[threads] Fix race between async suspend and compensation
authorLudovic Henry <ludovic@xamarin.com>
Thu, 22 Oct 2015 20:01:10 +0000 (21:01 +0100)
committerLudovic Henry <ludovic@xamarin.com>
Wed, 28 Oct 2015 14:34:56 +0000 (14:34 +0000)
The race only happens on Posix with unified suspend.

The chain of event is the following:
- T1 suspend the world (calls `sgen_unified_suspend_stop_world`)
- T2 is async suspended
- T2 execute suspend_signal_handler:
 - T2 finish async suspend
 - T2->suspend_can_continue is set to FALSE as the thread is detaching
 - T2 notify T1 via `mono_threads_notify_initiator_of_suspend`
 - T2 is yielded (via the OS scheduler, or forced via a `sleep`)
- T1 returns from `mono_threads_wait_pending_operations`
- T1 does its stuff
- T1 restart the world
- T1 (or any another thread, except for T2) suspend the world (it does not
  necessarily uses `sgen_unified_suspend_stop_world`)
- T2 is async suspended: incrementation of T2->suspend_count to 2, but it is
    not signalled because it is already in ASYNC_SUSPENDED state
- T2 wakes up (for any reason) and execute compensation <- ERROR: suspend_count != 1

This race can happen because when async suspending, we notify the
suspendor before executing the compensation, in this case for a thread
which is detaching. By simply post-ponning the notification, just after
the compensation, we eliminate this race.

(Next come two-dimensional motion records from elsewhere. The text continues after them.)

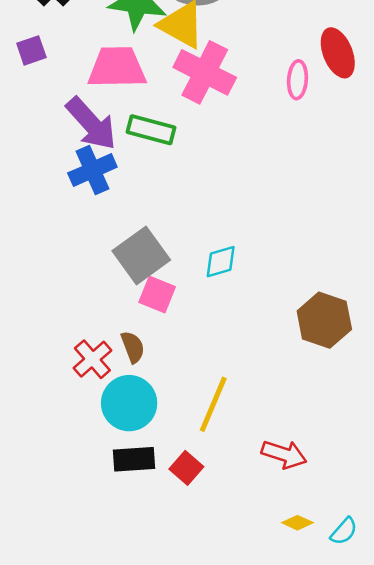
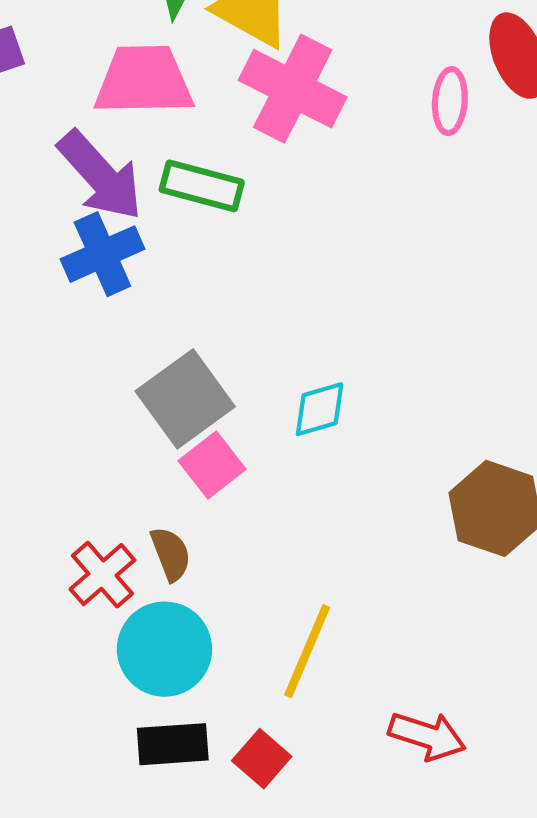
pink square: (157, 294) -> (212, 465), turned 30

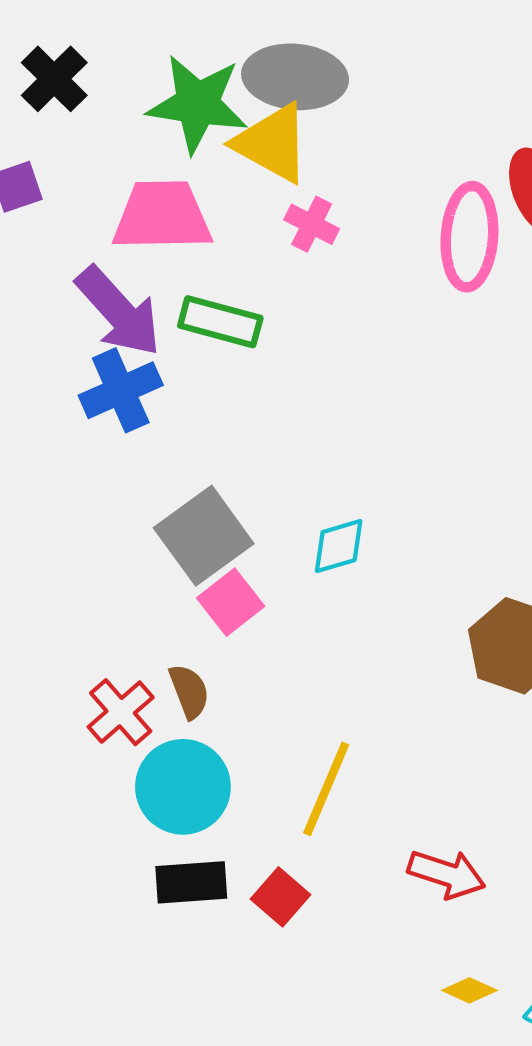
pink cross: (293, 89) -> (312, 224), size x0.5
pink ellipse: (450, 101) -> (469, 237), size x1.6

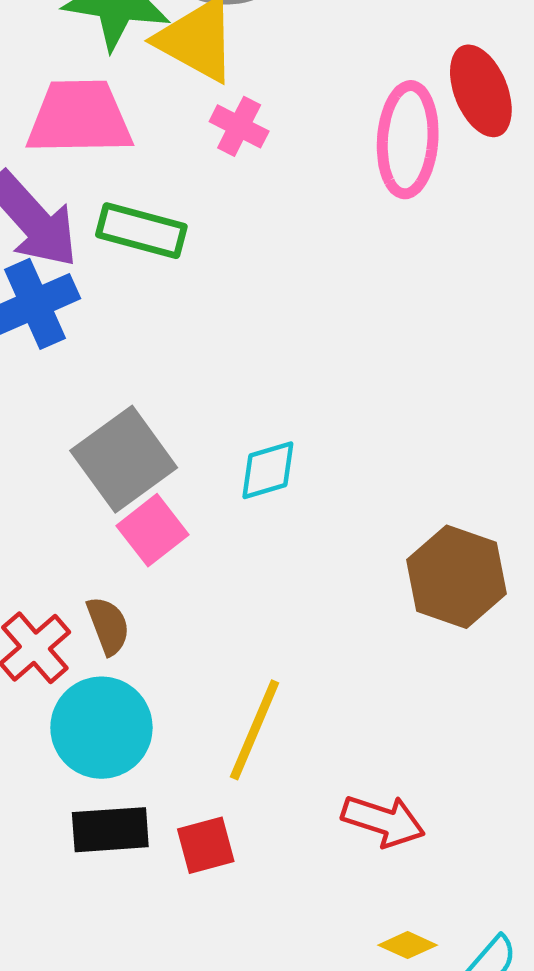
red square: (281, 897) -> (206, 845), turned 34

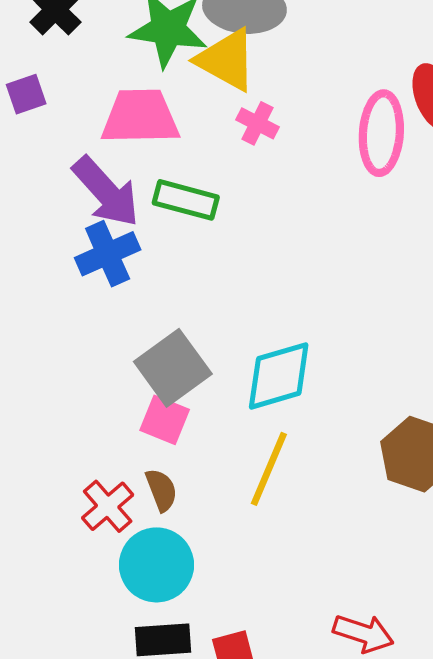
cyan diamond: (268, 470) -> (279, 376), size x1.6
pink square: (153, 530) -> (165, 420), moved, turned -30
yellow line: (255, 730) -> (269, 469), moved

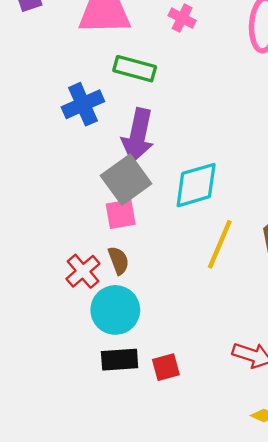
purple arrow: (106, 192) -> (138, 135), moved, turned 54
pink square: (165, 420) -> (121, 214), turned -32
yellow line: (269, 469) -> (220, 244), moved

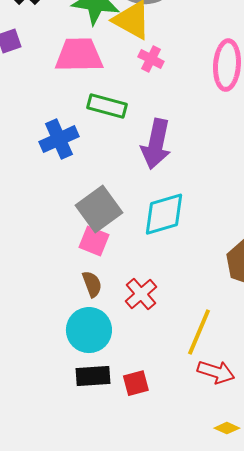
purple arrow: (138, 135) -> (156, 144), moved
pink square: (121, 214) -> (94, 241), turned 32
yellow line: (220, 244) -> (199, 332), moved
red cross: (83, 271) -> (141, 294), moved

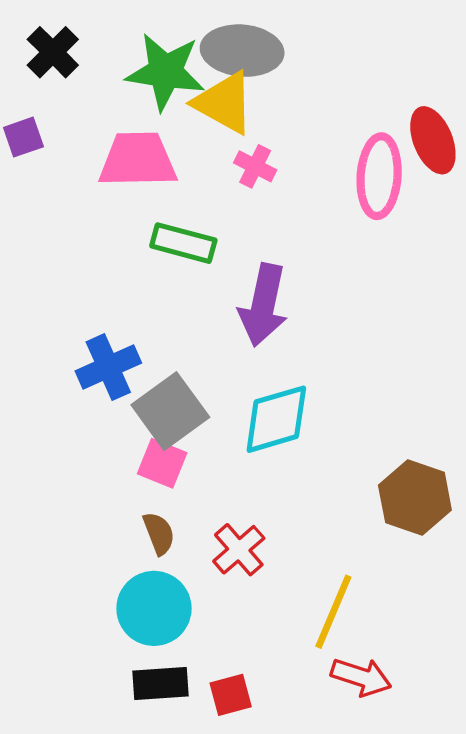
blue cross: (59, 139) -> (108, 367), moved

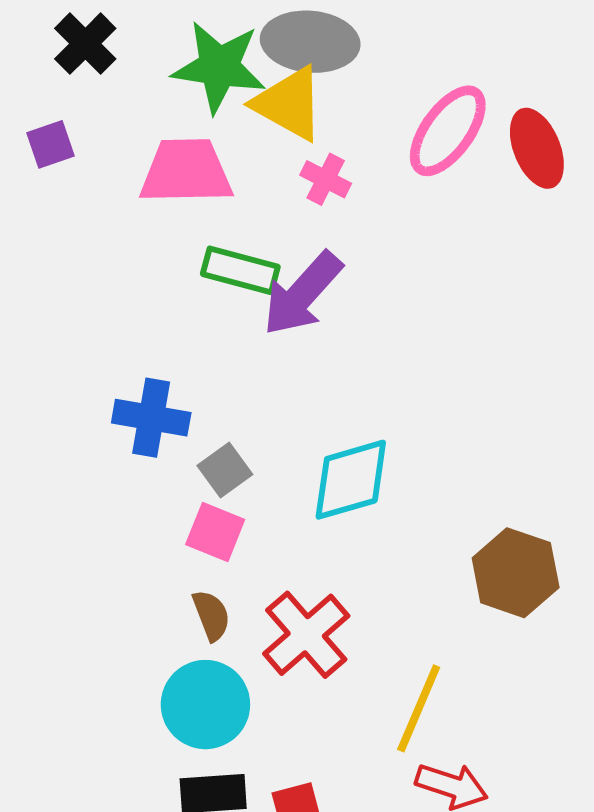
pink ellipse: (379, 176) -> (448, 131), moved, turned 32
purple arrow: (263, 305) -> (302, 294), moved, turned 30
blue cross: (108, 367) -> (151, 418), turned 34
gray square: (170, 411) -> (225, 470), size x0.6
red cross: (239, 550) -> (306, 635), size x1.4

mono/utils/mono-threads-posix-signals.c

index 1dfdd38b571102da804e09351499527d0c5c910b..d6b638829288f996cf07e65b70dfa621133b97ec 100644 (file)
@@ -178,7 +178,6 @@ suspend_signal_handler (int _dummy, siginfo_t *info, void *context)
        /* thread_state_init_from_sigctx return FALSE if the current thread is detaching and suspend can't continue. */
        current->suspend_can_continue = ret;
 
-
        /*
        Block the restart signal.
        We need to block the restart signal while posting to the suspend_ack semaphore or we race to sigsuspend,
@@ -186,19 +185,23 @@ suspend_signal_handler (int _dummy, siginfo_t *info, void *context)
        */
        pthread_sigmask (SIG_BLOCK, &suspend_ack_signal_mask, NULL);
 
-       /* We're done suspending */
-       mono_threads_notify_initiator_of_suspend (current);
-
        /* This thread is doomed, all we can do is give up and let the suspender recover. */
        if (!ret) {
                THREADS_SUSPEND_DEBUG ("\tThread is dying, failed to capture state %p\n", current);
                mono_threads_transition_async_suspend_compensation (current);
+
+               /* We're done suspending */
+               mono_threads_notify_initiator_of_suspend (current);
+
                /* Unblock the restart signal. */
                pthread_sigmask (SIG_UNBLOCK, &suspend_ack_signal_mask, NULL);
 
                goto done;
        }
 
+       /* We're done suspending */
+       mono_threads_notify_initiator_of_suspend (current);
+
        do {
                current->signal = 0;
                sigsuspend (&suspend_signal_mask);